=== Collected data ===
== == ==

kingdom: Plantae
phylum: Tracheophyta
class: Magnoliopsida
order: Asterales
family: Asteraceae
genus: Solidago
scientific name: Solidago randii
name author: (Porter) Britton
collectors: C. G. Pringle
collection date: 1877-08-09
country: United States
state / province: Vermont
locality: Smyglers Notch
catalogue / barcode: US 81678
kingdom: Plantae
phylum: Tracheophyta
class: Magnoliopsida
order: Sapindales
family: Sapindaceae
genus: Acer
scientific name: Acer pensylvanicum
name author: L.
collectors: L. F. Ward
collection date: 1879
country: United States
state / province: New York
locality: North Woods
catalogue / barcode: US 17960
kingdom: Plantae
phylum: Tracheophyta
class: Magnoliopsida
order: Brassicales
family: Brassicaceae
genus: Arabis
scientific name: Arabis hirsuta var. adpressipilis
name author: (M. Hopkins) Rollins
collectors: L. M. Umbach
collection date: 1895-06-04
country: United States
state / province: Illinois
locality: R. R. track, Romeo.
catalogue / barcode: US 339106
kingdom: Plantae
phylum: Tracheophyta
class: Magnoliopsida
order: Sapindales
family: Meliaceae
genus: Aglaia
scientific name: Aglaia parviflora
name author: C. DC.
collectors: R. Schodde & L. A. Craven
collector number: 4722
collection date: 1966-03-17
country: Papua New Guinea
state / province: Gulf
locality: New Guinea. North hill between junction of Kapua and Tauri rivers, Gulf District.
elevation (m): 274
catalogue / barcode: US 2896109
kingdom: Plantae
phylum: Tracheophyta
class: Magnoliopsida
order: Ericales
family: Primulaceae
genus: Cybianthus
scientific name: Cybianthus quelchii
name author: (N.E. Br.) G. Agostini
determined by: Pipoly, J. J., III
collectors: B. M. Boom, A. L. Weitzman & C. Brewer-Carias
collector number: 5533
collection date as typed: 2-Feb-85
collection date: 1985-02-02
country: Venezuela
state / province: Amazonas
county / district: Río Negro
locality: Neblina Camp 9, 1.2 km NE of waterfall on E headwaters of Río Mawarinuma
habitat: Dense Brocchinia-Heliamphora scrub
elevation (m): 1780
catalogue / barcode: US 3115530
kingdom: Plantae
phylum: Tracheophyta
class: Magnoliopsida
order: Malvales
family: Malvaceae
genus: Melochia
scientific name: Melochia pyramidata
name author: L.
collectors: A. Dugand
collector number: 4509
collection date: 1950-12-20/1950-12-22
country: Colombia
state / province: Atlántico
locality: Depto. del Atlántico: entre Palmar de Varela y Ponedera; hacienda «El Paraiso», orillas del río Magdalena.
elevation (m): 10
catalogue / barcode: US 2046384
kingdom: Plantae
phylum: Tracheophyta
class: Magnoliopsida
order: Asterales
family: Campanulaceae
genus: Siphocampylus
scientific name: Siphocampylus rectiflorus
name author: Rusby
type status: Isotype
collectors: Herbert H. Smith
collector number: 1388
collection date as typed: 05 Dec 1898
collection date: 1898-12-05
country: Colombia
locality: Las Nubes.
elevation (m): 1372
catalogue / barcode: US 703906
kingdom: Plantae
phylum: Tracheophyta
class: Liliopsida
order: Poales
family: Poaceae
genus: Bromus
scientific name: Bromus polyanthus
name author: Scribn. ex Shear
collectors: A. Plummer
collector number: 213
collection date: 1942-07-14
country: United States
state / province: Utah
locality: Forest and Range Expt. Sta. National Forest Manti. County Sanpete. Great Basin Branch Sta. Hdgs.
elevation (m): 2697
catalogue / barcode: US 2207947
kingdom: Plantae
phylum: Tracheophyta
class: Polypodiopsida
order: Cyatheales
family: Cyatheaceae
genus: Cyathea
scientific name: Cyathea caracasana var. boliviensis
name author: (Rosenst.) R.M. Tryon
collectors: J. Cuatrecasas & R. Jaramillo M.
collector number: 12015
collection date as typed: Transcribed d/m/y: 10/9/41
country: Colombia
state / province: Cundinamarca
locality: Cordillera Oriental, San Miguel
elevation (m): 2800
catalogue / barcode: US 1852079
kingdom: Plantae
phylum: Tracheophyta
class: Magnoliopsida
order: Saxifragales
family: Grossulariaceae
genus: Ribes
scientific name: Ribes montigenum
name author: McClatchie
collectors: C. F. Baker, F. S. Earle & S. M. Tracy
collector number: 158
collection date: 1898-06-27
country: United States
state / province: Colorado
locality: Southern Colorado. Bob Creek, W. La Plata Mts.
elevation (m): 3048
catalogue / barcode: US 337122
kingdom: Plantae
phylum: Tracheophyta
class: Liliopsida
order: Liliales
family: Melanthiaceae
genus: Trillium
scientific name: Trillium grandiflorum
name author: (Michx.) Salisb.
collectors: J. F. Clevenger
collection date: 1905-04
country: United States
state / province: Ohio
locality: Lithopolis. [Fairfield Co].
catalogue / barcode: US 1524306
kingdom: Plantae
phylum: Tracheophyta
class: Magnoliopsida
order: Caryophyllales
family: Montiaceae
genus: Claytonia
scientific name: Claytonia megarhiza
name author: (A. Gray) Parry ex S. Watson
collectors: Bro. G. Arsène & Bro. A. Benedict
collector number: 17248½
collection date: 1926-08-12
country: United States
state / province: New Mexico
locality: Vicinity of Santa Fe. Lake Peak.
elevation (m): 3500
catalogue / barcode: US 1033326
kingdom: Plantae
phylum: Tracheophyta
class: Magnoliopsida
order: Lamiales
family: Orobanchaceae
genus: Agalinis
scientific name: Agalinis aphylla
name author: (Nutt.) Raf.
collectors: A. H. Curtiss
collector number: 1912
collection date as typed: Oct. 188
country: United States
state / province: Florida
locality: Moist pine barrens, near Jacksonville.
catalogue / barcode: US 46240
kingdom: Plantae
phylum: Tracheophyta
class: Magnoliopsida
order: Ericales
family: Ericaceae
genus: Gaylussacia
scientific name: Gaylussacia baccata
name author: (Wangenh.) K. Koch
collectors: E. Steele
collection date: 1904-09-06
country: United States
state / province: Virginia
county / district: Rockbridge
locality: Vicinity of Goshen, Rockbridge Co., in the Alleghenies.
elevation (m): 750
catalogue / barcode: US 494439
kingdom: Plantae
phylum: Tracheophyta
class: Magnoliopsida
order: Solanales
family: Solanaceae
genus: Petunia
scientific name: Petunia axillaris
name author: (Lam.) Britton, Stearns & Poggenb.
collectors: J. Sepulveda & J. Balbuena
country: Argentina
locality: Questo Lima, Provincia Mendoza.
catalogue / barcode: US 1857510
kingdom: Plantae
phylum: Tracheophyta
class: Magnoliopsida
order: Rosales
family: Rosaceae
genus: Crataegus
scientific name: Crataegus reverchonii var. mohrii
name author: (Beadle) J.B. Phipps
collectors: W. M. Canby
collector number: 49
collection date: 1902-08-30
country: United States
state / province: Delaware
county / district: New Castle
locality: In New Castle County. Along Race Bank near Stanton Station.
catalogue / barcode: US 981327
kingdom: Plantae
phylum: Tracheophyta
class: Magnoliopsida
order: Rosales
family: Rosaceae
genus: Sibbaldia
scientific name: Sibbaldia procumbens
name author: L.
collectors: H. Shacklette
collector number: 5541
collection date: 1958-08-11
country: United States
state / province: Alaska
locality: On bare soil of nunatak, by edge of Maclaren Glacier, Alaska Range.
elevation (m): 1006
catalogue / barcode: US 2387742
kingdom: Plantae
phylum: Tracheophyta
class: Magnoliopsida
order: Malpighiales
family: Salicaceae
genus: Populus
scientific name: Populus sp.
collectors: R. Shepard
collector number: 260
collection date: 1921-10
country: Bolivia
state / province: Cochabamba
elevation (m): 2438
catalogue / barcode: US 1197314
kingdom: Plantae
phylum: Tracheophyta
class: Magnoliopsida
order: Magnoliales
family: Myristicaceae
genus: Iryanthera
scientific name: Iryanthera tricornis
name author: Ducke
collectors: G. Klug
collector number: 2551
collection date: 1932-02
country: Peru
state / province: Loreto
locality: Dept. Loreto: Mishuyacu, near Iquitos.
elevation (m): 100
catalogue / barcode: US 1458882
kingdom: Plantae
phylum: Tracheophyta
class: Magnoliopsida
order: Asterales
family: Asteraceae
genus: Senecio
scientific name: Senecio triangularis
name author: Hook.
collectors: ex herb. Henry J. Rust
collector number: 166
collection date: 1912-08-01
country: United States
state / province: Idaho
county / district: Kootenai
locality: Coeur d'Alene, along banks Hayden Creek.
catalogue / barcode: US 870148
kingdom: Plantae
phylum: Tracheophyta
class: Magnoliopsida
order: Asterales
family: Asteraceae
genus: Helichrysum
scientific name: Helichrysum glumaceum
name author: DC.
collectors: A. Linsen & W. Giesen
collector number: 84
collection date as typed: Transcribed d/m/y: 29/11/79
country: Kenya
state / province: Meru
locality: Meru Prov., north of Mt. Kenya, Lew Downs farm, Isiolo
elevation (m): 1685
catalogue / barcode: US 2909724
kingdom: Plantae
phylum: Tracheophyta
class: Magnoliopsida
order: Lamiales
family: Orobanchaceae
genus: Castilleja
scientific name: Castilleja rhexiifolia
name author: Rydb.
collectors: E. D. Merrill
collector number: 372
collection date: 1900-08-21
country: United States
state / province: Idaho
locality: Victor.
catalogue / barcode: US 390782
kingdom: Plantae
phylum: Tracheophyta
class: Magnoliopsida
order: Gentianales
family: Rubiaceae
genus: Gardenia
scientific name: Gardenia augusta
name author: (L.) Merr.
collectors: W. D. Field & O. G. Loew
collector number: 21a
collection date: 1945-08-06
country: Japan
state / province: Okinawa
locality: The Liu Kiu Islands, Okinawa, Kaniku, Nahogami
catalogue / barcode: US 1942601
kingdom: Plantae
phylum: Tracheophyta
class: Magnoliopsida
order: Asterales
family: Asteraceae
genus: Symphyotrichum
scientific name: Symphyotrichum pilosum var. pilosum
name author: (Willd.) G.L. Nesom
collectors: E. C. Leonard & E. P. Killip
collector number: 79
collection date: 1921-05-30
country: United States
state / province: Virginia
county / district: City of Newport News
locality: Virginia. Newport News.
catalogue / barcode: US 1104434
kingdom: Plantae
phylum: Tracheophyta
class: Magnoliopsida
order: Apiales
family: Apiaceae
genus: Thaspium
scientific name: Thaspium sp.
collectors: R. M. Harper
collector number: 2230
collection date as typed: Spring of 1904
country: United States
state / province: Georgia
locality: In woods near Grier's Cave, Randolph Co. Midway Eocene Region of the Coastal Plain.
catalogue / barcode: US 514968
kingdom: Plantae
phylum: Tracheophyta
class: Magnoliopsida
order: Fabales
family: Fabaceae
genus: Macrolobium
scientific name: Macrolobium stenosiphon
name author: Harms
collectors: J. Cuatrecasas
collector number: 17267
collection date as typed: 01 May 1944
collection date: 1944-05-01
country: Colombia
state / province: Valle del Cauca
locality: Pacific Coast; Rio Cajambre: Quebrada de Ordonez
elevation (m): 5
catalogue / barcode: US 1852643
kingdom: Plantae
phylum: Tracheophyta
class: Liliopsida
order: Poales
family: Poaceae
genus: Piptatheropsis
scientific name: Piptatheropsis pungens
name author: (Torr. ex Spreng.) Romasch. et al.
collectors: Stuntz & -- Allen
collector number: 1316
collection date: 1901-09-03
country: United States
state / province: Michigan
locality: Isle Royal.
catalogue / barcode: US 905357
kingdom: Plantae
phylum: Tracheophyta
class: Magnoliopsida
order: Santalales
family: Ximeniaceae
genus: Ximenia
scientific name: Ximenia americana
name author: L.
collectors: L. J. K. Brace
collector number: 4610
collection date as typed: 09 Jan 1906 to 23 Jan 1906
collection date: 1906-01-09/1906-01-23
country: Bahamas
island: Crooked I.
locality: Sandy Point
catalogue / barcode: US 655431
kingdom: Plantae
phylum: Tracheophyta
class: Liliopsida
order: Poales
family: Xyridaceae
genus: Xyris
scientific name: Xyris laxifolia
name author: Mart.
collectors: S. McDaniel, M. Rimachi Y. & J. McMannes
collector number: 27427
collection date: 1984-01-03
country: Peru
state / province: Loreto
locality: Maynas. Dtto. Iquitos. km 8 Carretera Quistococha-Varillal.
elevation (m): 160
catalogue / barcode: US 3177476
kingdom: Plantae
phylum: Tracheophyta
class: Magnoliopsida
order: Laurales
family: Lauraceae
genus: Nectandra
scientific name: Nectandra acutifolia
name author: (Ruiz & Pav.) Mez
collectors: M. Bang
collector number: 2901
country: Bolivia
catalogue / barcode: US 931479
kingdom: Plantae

== == ==

=== What is being asked ===
Convert the lines of the collected data between the line holding "collection date: 1895-06-04" and the line holding "collection date: 1898-12-05", inclusive, into a numbered list, omitting blank lines.

=== Output for this exercise ===
1. collection date: 1895-06-04
2. country: United States
3. state / province: Illinois
4. locality: R. R. track, Romeo.
5. catalogue / barcode: US 339106
6. kingdom: Plantae
7. phylum: Tracheophyta
8. class: Magnoliopsida
9. order: Sapindales
10. family: Meliaceae
11. genus: Aglaia
12. scientific name: Aglaia parviflora
13. name author: C. DC.
14. collectors: R. Schodde & L. A. Craven
15. collector number: 4722
16. collection date: 1966-03-17
17. country: Papua New Guinea
18. state / province: Gulf
19. locality: New Guinea. North hill between junction of Kapua and Tauri rivers, Gulf District.
20. elevation (m): 274
21. catalogue / barcode: US 2896109
22. kingdom: Plantae
23. phylum: Tracheophyta
24. class: Magnoliopsida
25. order: Ericales
26. family: Primulaceae
27. genus: Cybianthus
28. scientific name: Cybianthus quelchii
29. name author: (N.E. Br.) G. Agostini
30. determined by: Pipoly, J. J., III
31. collectors: B. M. Boom, A. L. Weitzman & C. Brewer-Carias
32. collector number: 5533
33. collection date as typed: 2-Feb-85
34. collection date: 1985-02-02
35. country: Venezuela
36. state / province: Amazonas
37. county / district: Río Negro
38. locality: Neblina Camp 9, 1.2 km NE of waterfall on E headwaters of Río Mawarinuma
39. habitat: Dense Brocchinia-Heliamphora scrub
40. elevation (m): 1780
41. catalogue / barcode: US 3115530
42. kingdom: Plantae
43. phylum: Tracheophyta
44. class: Magnoliopsida
45. order: Malvales
46. family: Malvaceae
47. genus: Melochia
48. scientific name: Melochia pyramidata
49. name author: L.
50. collectors: A. Dugand
51. collector number: 4509
52. collection date: 1950-12-20/1950-12-22
53. country: Colombia
54. state / province: Atlántico
55. locality: Depto. del Atlántico: entre Palmar de Varela y Ponedera; hacienda «El Paraiso», orillas del río Magdalena.
56. elevation (m): 10
57. catalogue / barcode: US 2046384
58. kingdom: Plantae
59. phylum: Tracheophyta
60. class: Magnoliopsida
61. order: Asterales
62. family: Campanulaceae
63. genus: Siphocampylus
64. scientific name: Siphocampylus rectiflorus
65. name author: Rusby
66. type status: Isotype
67. collectors: Herbert H. Smith
68. collector number: 1388
69. collection date as typed: 05 Dec 1898
70. collection date: 1898-12-05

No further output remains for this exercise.